In opera, there were two concurrent vampire works: Lindpaintner’s Der Vampyr, which held the stage in Vienna, and Marschner’s Der Vampyr, which held the stage first in Leipzig and then all over Europe from Moscow to London. While Lindpaintner’s vampire has vanished from the world, Marschner’s horror opera continues to make appearances. In 1924, the composer Heinrich Pfitzner made a major revision to the score, turning the first half of the first act into a prologue and this is the version that continues to be performed today.
The vampire, Lord Ruthven, has 24 hours to redeem his life by taking the lives of 3 virgin brides. He celebrates his quest in his triumphal aria that opens Act I.
Marschner: Der Vampyr: Act I: Recitative and Aria: Ha! Noch einen ganzen Tag! (Siegmund Nimsgern, Lord Ruthven; Italian Radio Symphony Orchestra; Gunter Neuhold, cond.)
Immediately, however, he gets into trouble. He’s killed the first bride, Janthe, but has been discovered and stabbed. He is rescued by Aubrey who drags him into the moonlight to recover. For this scene, the music starts off simply and then becomes more agitated as the seemingly lifeless body recovers. Aubry is sworn to secrecy and then rushes off in horror.
Marschner: Der Vampyr: Act I: Ha, ein werwundeter liegt hier am boden (Siegmund Nimsgern, Lord Ruthven; Josef Protschka, Aubry; Italian Radio Symphony Orchestra; Gunter Neuhold, cond.)
Lord Ruthven, now with the assumed name of the Earl of Marsden, is to be married to Malwina. Malwina is in love with Aubry, of course; he can’t tell her that she’s marrying a vampire because of his oath to remain silent.

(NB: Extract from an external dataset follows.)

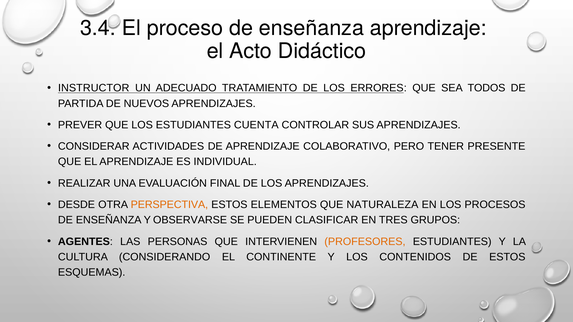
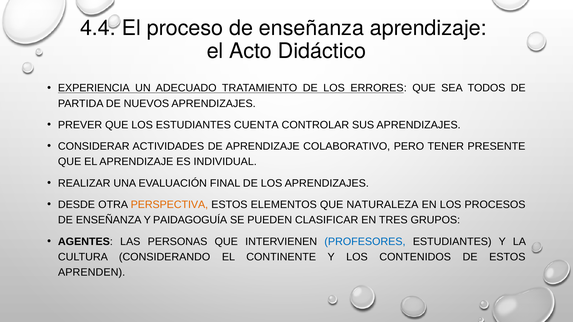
3.4: 3.4 -> 4.4
INSTRUCTOR: INSTRUCTOR -> EXPERIENCIA
OBSERVARSE: OBSERVARSE -> PAIDAGOGUÍA
PROFESORES colour: orange -> blue
ESQUEMAS: ESQUEMAS -> APRENDEN
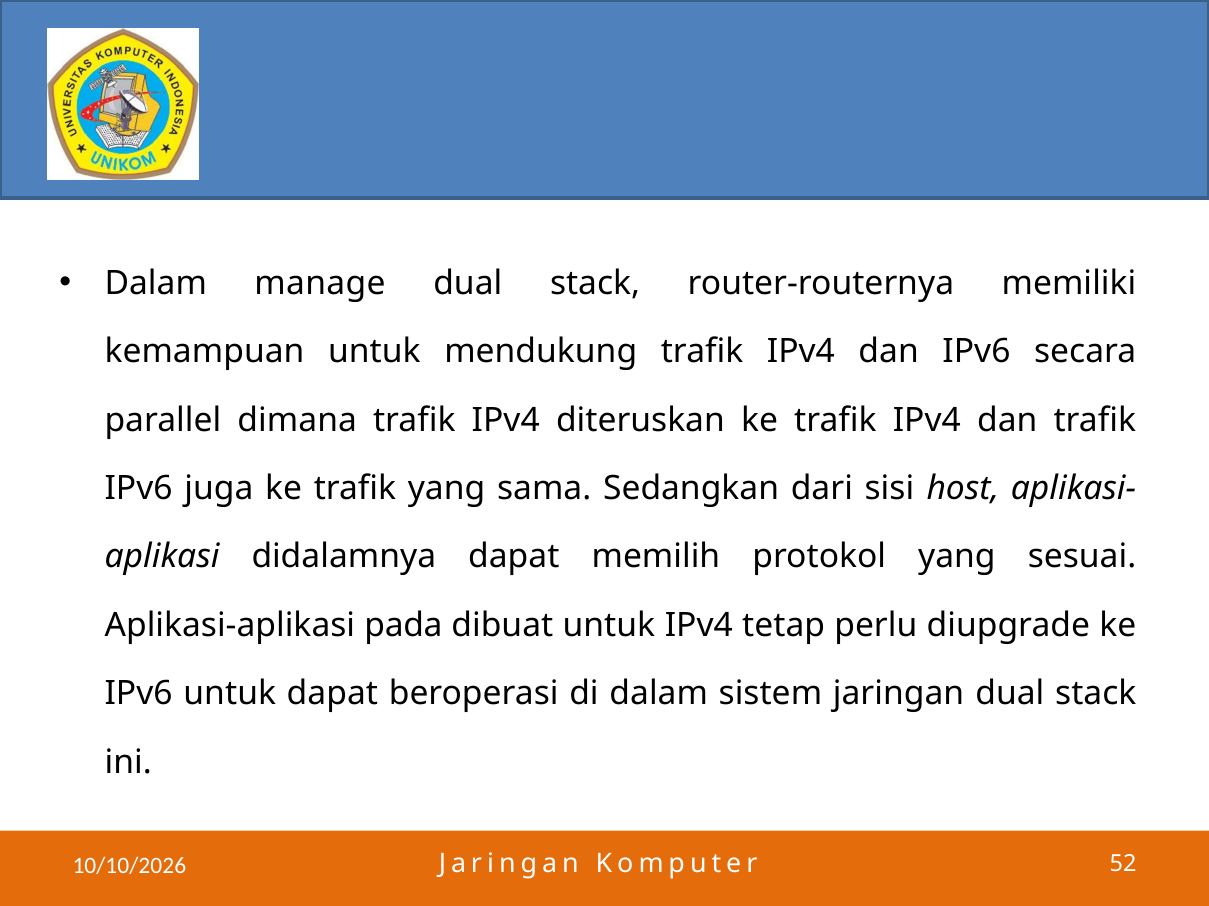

In the meantime, two peasants, George and Emmy are married in front of the Earl’s castle. The wedding scene is interrupted by a song by four drunk wedding-goers that was encored at all early performances of the opera, ‘In Summer, man must drink!’
Marschner: Der Vampyr: Act II: Im sommer muss man trinken! (Italian Radio Symphony Orchestra; Gunter Neuhold, cond.)
The bride wanders off, a shot is heard and the groom returns to relate that he’s found his bride murdered, but he’s shot the vampire, who recovers once again (off-stage). Two down, one to go…
We return to the marriage of the Earl of Marsden / Lord Ruthven with Malwina. Aubry finally breaks his vow, unveils the false Earl of Marsden as a vampire, the marriage is called off, and Lord Ruthven is dragged down to hell, having lost his bid for life.
The scene starts with a wedding song, and then around 02:50, our vampire makes his descent into the abyss of hell. Aubry marries Malwina in a happy ending.
Marschner: Der Vampyr: Act II: Wie nach verderblichem wettergetose (Italian Radio Symphony Orchestra; Gunter Neuhold, cond.)
The opera was a critical success and continued the supernatural craze begun with Weber’s Der Freischütz. Marschner, however, was much more progressive in terms of his structure, harmony, and dramatic construction, as well as a much more chromatic tonal palate. Two centuries later, the vampire craze has returned (Twilight, the many Dracula movies, and not forgetting Buffy the Vampire Slayer). I’m not sure if everything old is new again, or it’s just the second rise of the vampire!